Succeeding on YouTube is about understanding how the audience works, how they behave. And I would suggest this is true of technology and the web as a whole – we should follow the audience, not just the technology. Which has some implications for the things we’re doing.
Technology and the web is a world of innovation, firsts and next big things. We’re obsessed with the new – and that’s great. Technology enables amazing things and new platforms lead to previously undreamt-of ideas.
But until a behaviour establishes itself on these new platforms, we’re at risk of spending time and research on something instantly outdated or, worse, simply importing how we behave elsewhere wholesale into new formats. The desire to turn community-based platforms into yet another place to put advertising is commonplace. Look at all the brand-run Facebook streams of product shots, which earn little real engagement. No-one is engaging because they don’t go to Facebook to be advertised to.
And what happens if the product itself doesn’t turn out as expected? In Campaign, there has been plenty of chatter in the past year about Google Glass, which is going off sale soon. But how many search results over that period for PewDiePie, who, with 34 million YouTube subscribers, has one of the largest audiences of any UK-based media channel? Four.
The desire to turn community-based platforms into yet another place to put advertising is commonplace
Understanding this shouldn’t limit our creativity. There’s nothing bad about developing a great idea for a platform that has had a chance to bed in. Take Nike+. It learns from how people use apps – often for utility, mostly for things that are done regularly – and develops around that with a powerful message about the brand.

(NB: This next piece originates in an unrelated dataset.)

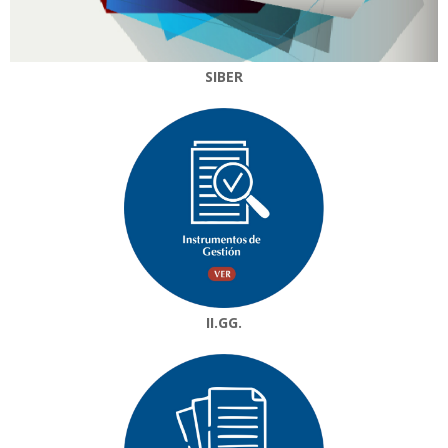
SIBER
II.GG.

And if we do want to play with new technology? Go for it: but consider your approach. Prototype, iterate, be sceptical and set realistic expectations. Consider finding someone who is already succeeding to partner up – learn from them, borrow their audience. Understand how this new technology fits into your existing customer journey.
It’s important that strategy and creative are tightly integrated for any kind of technological or web work. And hold back on the ads: don’t shout and interrupt; talk, listen, discuss and react.
I love technology and I would have a 3D printer if I could justify it to myself. But I also love the fact that podcasts seem to be more popular than they have been for ages and that I can rent a flat in five minutes on my phone. It’s a brave old world.